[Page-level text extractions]
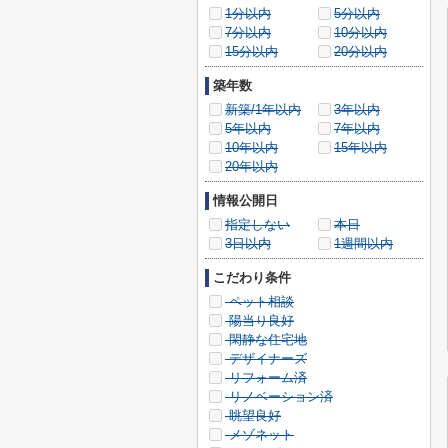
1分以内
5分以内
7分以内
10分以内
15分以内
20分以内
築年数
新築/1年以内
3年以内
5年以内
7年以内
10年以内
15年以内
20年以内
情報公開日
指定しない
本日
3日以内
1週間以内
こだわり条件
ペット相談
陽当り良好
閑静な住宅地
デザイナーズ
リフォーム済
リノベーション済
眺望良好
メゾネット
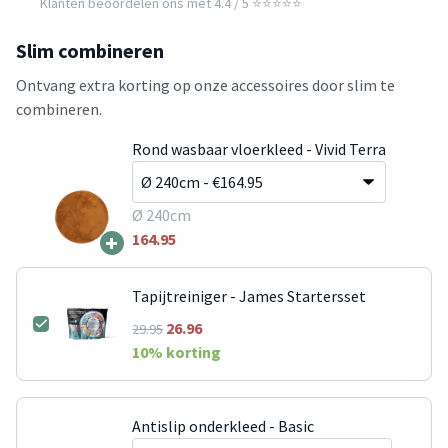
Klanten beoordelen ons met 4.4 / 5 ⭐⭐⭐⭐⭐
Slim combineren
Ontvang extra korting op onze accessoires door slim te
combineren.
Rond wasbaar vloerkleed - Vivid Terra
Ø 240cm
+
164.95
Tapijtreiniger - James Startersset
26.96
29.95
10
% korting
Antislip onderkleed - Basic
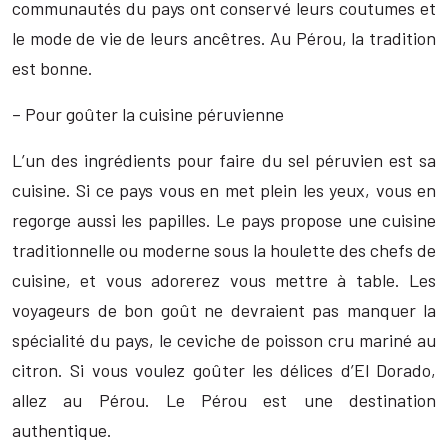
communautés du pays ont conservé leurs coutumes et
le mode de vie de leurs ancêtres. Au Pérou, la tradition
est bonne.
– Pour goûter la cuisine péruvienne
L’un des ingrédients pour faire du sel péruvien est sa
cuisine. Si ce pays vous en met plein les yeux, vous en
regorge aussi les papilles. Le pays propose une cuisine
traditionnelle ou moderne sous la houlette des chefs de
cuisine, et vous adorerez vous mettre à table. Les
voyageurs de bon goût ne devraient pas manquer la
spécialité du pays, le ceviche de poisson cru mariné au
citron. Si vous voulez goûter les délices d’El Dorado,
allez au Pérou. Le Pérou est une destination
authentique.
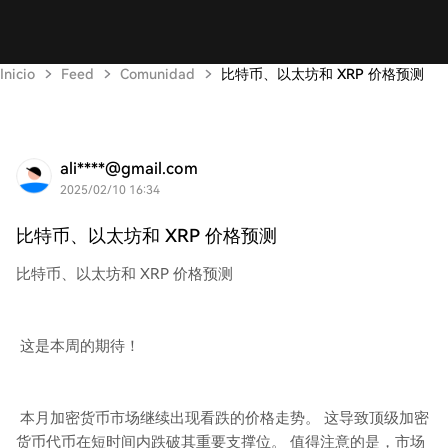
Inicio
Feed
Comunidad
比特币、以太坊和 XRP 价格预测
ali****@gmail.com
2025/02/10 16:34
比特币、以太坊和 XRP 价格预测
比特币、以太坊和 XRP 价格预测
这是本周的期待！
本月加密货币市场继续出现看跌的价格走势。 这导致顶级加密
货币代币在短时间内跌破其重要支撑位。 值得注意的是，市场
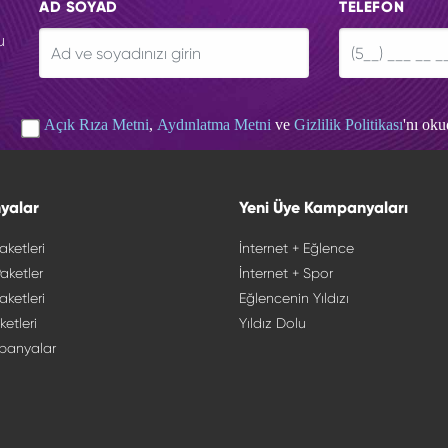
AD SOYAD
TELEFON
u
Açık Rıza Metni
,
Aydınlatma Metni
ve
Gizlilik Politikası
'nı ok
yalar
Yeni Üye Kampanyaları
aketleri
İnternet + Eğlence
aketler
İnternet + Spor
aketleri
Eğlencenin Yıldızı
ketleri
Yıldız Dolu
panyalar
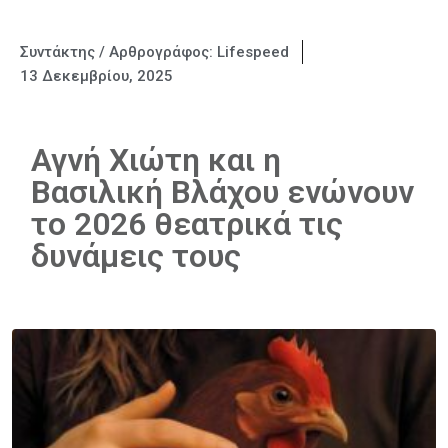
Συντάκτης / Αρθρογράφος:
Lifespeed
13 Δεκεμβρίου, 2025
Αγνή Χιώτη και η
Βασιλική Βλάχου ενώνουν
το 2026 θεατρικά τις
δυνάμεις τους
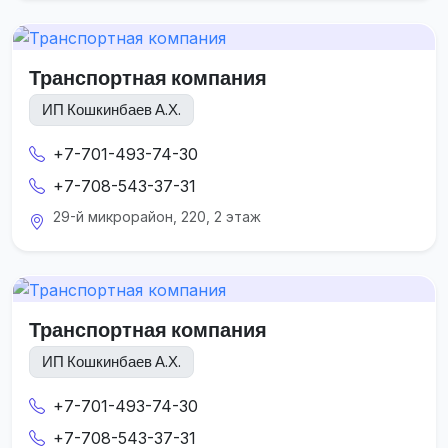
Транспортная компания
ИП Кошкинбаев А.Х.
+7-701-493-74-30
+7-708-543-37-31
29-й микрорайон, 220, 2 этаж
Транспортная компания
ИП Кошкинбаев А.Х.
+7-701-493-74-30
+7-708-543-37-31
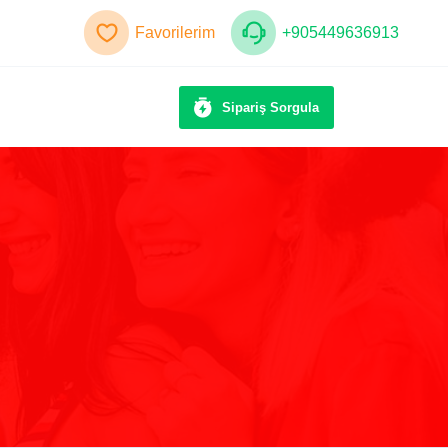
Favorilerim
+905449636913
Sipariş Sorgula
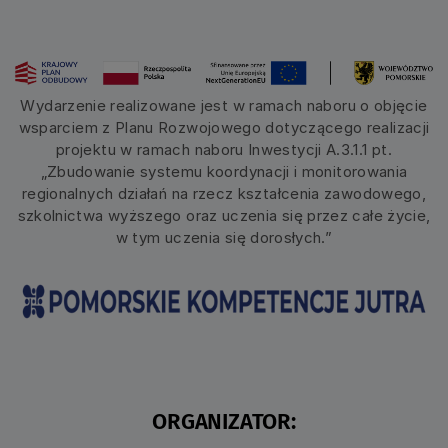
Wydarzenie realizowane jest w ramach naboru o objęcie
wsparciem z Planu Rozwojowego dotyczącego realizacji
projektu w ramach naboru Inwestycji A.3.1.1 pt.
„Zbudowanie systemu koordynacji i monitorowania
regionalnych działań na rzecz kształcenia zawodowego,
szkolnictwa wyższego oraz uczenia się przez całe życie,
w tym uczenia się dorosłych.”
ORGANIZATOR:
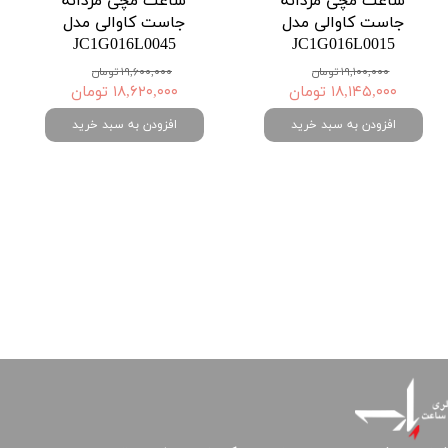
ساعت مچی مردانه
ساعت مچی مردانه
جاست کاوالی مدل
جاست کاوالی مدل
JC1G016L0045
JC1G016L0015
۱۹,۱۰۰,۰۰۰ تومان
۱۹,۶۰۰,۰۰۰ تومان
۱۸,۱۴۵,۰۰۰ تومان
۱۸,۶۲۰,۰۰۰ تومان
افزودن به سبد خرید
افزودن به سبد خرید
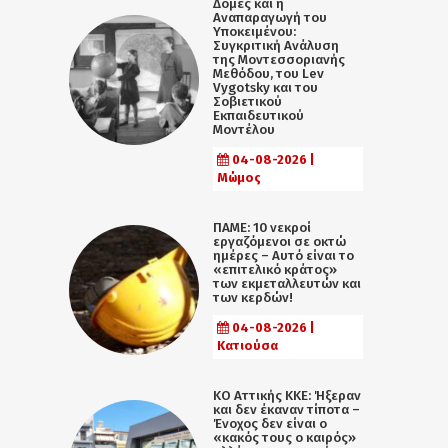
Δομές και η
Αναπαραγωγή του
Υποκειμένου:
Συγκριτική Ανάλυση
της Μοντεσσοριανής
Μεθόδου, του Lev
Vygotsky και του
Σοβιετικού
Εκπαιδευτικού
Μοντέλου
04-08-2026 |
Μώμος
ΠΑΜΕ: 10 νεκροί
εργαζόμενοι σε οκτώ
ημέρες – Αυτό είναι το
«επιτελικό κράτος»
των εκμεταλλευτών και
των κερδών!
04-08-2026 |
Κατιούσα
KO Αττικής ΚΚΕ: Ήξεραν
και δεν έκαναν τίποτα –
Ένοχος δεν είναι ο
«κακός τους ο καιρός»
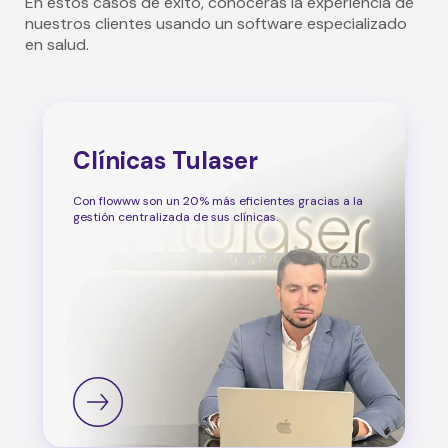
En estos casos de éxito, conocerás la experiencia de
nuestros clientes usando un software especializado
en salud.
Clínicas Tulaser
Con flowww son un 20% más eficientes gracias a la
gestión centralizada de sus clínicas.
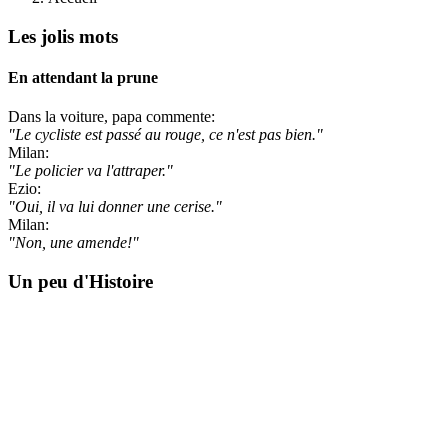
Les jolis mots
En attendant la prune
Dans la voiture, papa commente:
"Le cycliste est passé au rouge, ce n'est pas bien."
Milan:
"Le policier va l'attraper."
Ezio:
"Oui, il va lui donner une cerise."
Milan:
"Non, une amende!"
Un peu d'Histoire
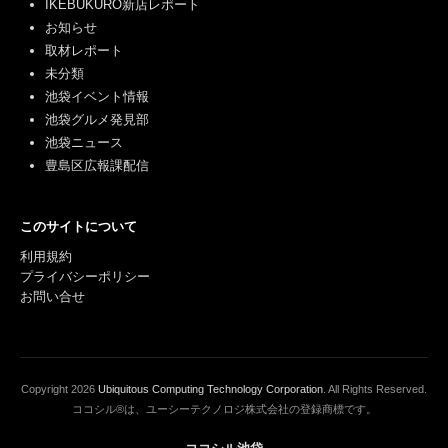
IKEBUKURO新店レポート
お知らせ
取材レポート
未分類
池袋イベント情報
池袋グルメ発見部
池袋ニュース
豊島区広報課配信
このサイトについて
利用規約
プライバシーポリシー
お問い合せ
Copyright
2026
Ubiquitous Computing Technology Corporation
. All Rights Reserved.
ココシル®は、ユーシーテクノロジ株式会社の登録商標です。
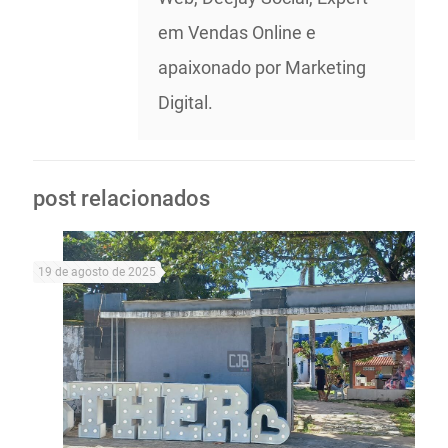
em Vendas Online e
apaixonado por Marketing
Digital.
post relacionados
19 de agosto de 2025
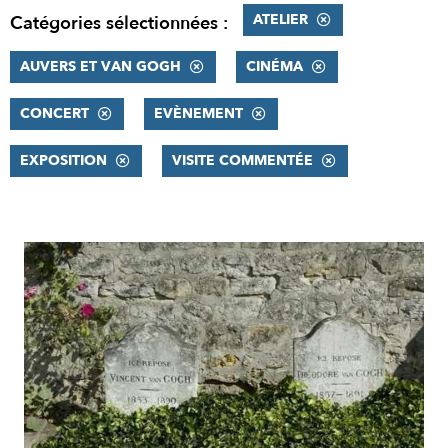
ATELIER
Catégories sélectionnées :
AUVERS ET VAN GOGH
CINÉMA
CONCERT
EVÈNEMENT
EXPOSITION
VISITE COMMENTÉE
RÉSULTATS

*TASK*
Copy out the lines word for word, beginning at the line that contains "em Vendas Online e" and continuing through the end of the lines. Leave the pictures out of your copy.

*WRITTEN REPLY*
em Vendas Online e
apaixonado por Marketing
Digital.
post relacionados
19 de agosto de 2025
ATELIER
Catégories sélectionnées :
AUVERS ET VAN GOGH
CINÉMA
CONCERT
EVÈNEMENT
EXPOSITION
VISITE COMMENTÉE
RÉSULTATS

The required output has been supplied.